For ICD-11, developments are taking place on an internet-based workspace called the iCAT (Collaborative Authoring Tool) platform. Somewhat similar to the Wiki online content management system, the iCAT platform requires more structure and peer review process. The WHO collaborates through this platform with all interested parties.
It was in April 2015 when medical professionals completed the first draft review for ICD-11. By the end of 2017, the collaborators of the final draft will submit and officially endorse the document to the WHO’s World Health Assembly (WHA). The WHA will be expecting a final version for approval sometime in 2018.
In ICD-11, each disease entity will have definitions giving key descriptions. It will also provide guidance on the meaning of the entity/category in easily readable terms, for easy access. This is a quantum leap over ICD-10, which had title headings only.
The Definitions have a standard structure according to a template with standard definition templates. Further features will be exemplified in a “Content Model,” a structured framework capturing the knowledge underpinning each definition.
Therefore, the Content Model allows for computerization. It will have links to set of definitions for formal vocabulary (ontology sites) and SNOMED-CT. The latter is a controlled website for knowing the correct usage of medical and other related technical terms.
Each ICD entity can be seen from different dimensions or “parameters.” For example, there are currently 13 defined main parameters in the Content Model (see below) to describe a category in ICD.
Stakeholders have completed an external review of the ICD-11 revision. Their report noted the progress in the revision, and made clear recommendations about forward progress in the revision.
ICD-11 displays a more sophisticated architecture than its predecessors, consistent with its generation as a digital resource. The core of the system, called the Foundation Component, is a semantic (study of meaning in communication) network of words and terms. It is where any given term can have more than one parent.
ICD-11 supports the serialization of the Foundation Component into an arbitrary number of linearizations, optimized for use cases. This is to address the requirement that statistical classifications must exhibit mutual exclusiveness (so events are not counted more than once) and exhaustiveness (so there is a place to tally all events).

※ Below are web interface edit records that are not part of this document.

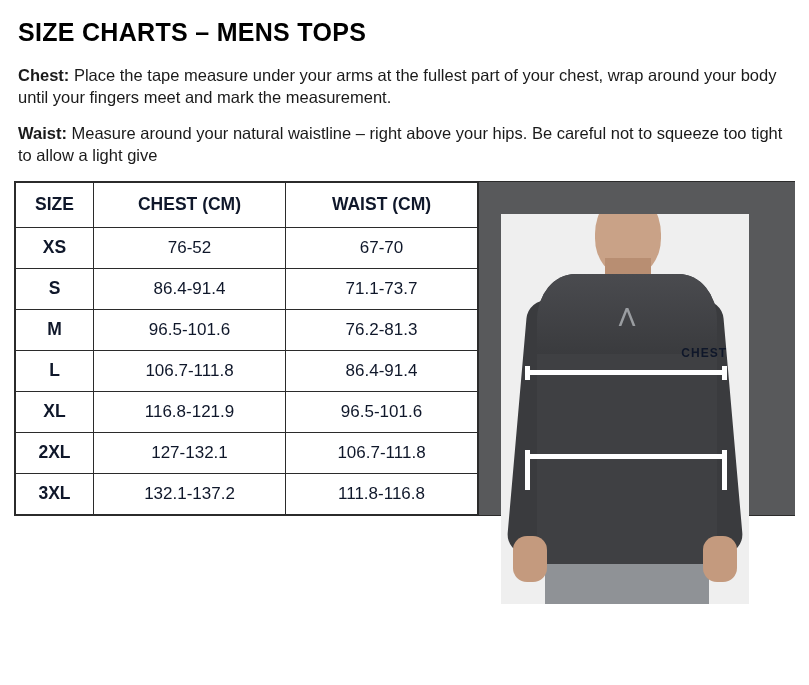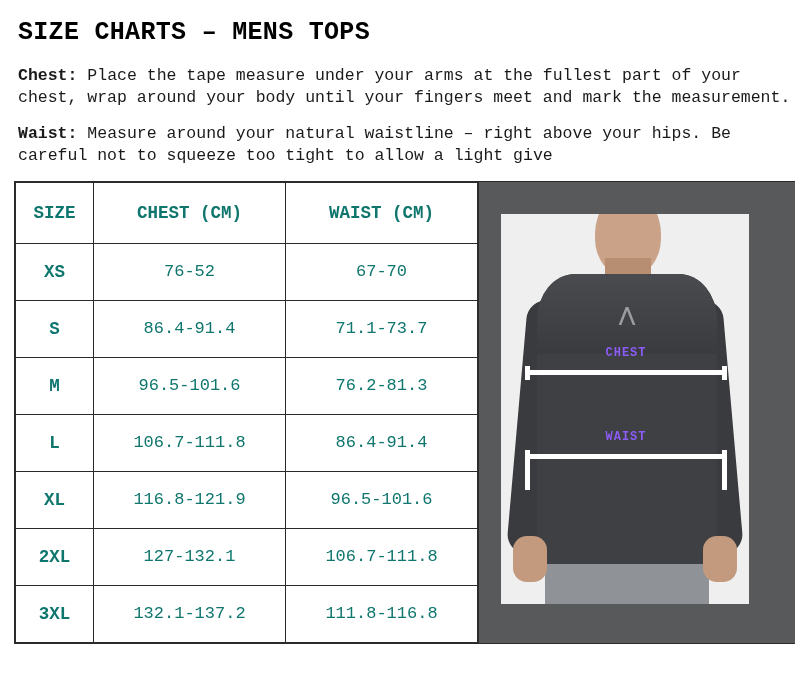--- a/index.html
+++ b/index.html
@@ -13,21 +13,20 @@
     font-family: "Liberation Sans", sans-serif;
     color: #1a1a1a;
     overflow: hidden;
   }
   .page {
     position: relative;
     width: 809px;
     height: 685px;
     box-sizing: border-box;
     padding: 14px 14px 0 14px;
-    font-family: Liberation Mono, monospace;
   }
   .title {
     font-size: 25px;
     font-weight: bold;
     letter-spacing: 0.3px;
     margin: 4px 0 18px 4px;
     color: #000;
   }
   .intro {
     margin: 0 4px 14px 4px;
@@ -50,22 +49,22 @@
     border-collapse: collapse;
     width: 462px;
     table-layout: fixed;
   }
   table.size-table th,
   table.size-table td {
     border: 1px solid #2b2b2b;
     text-align: center;
     font-size: 17px;
     height: 40px;
-    padding: 8px 2px;
-    color: #0f766e;
+    padding: 0 2px;
+    color: #0f172a;
   }
   table.size-table thead th {
     font-weight: bold;
     font-size: 17.5px;
     height: 44px;
     background: #ffffff;
   }
   table.size-table td.size-cell {
     font-weight: bold;
     font-size: 17.5px;
@@ -169,25 +168,25 @@
   .measure .cap-l, .measure .cap-r {
     position: absolute;
     top: 0;
     width: 5px; height: 14px;
     background: #ffffff;
   }
   .measure .cap-l { left: 0; }
   .measure .cap-r { right: 0; }
   .measure-label {
     position: absolute;
-    color: #8b5cf6;
+    color: #0f172a;
     font-size: 12px;
     font-weight: bold;
     letter-spacing: 1px;
-    text-align: center;
+    text-align: right;
     width: 202px;
     left: 24px;
   }
   .chest-band { top: 152px; }
   .chest-text { top: 132px; }
   .waist-band { top: 236px; }
   .waist-text { top: 216px; }
   .tick-l, .tick-r {
     position: absolute;
     width: 5px; height: 30px;
@@ -280,21 +279,20 @@
         <div class="hand-r"></div>
         <div class="logo">⋀</div>
 
         <div class="measure-label chest-text">CHEST</div>
         <div class="measure chest-band">
           <div class="cap-l"></div>
           <div class="band"></div>
           <div class="cap-r"></div>
         </div>
 
-        <div class="measure-label waist-text">WAIST</div>
         <div class="measure waist-band">
           <div class="cap-l"></div>
           <div class="band"></div>
           <div class="cap-r"></div>
         </div>
         <div class="tick-l"></div>
         <div class="tick-r"></div>
       </div>
     </div>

The main linearization is presently called the Joint Linearization for Morbidity and Mortality Statistics. It is the tabular format with which most traditional users will become familiar.
However, other linearizations (primary care, multiple sub-specialty derivatives, applications like support for clinical decision-making) are possible.
Ultimately, preliminary efforts in partnership with the International Health Terminology Standards Development Organization (IHTSDO) are under way. This is to ensure that the ICD-11 Foundation Component is semantically coherent through the development of the Common Ontology.
This will be a subset of SNOMED-CT, which will anchor the Foundation Component to terms defined through description logic. It exists in 41 languages in electronic versions. Additionally, users will systematically pursue its expression in multiple languages, in its current form.